Zum Schlafen richtet uns Moussa auf dem Dach ein paar Matratzen her. Vorher aber gibt es noch etwas zu feiern: Es ist der Tag des Hirsebierfestes. Wir wandern in der Dunkelheit mit Taschenlampen von Haus zu Haus und werden überall mit einer großen Kalebasse der trüben, säuerlichen Flüssigkeit empfangen, die in der Runde weitergereicht wird. Das Getränk wird in großen Bottichen mithilfe von Fasern des Affenbrotbaumes gegoren und schmeckt – wie Radler.
In den Innenhöfen wird gelacht und lautstark diskutiert.

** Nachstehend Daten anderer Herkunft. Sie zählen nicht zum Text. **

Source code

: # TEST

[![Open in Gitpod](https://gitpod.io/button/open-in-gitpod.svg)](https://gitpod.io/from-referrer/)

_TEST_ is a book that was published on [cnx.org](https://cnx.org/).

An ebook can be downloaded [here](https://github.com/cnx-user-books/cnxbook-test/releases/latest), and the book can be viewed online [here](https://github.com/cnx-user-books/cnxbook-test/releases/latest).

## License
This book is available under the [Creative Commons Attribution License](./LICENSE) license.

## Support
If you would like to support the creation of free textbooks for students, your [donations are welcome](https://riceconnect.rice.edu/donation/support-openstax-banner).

Manchmal, wenn die Unterhaltung besonders in Fahrt kommt, bitte ich Moussa um Übersetzung: es geht ausschließlich um religiöse Inhalte, um Fragen der Ahnenbeschwörung oder notwendige Tieropfer, mit deren Hilfe Segnung erbeten oder Unglück ferngehalten werden soll. Moussa sagt, wir hätten den Geist der Dogon, da wir die heiligen Orte geachtet hätten. Für manche Touristen sei das keine Selbstverständlichkeit, und einige der Dogondörfer wie Sanga oder Banani verwandeln sich zusehends in seelenlose Freilichtmuseen, in denen Maskentänze und Rituale auf Bestellung stattfinden.
Der Alkoholgehalt des Hirsebiers war nicht sehr hoch, dennoch ist nach Dutzenden tiefen Zügen aus der Kalebasse unsere Trittsicherheit in den engen und steinigen Gassen merklich gesunken. Den letzten Schluck nehmen wir mit Moussas Familie, bevor wir die aus einem Baumstamm geschnittene Leiter zu unserer Schlafterrasse erklimmen.
Der Himmel über der Falaise von Bandiagara ist sternenklar. Im Dorf schreien tausend Hähne. Vom Felsen her mischen sich ein paar Stimmen dazu. Das werden wohl die Ahnen sein. Oja, ich habe gut geschlafen, danke der Nachfrage.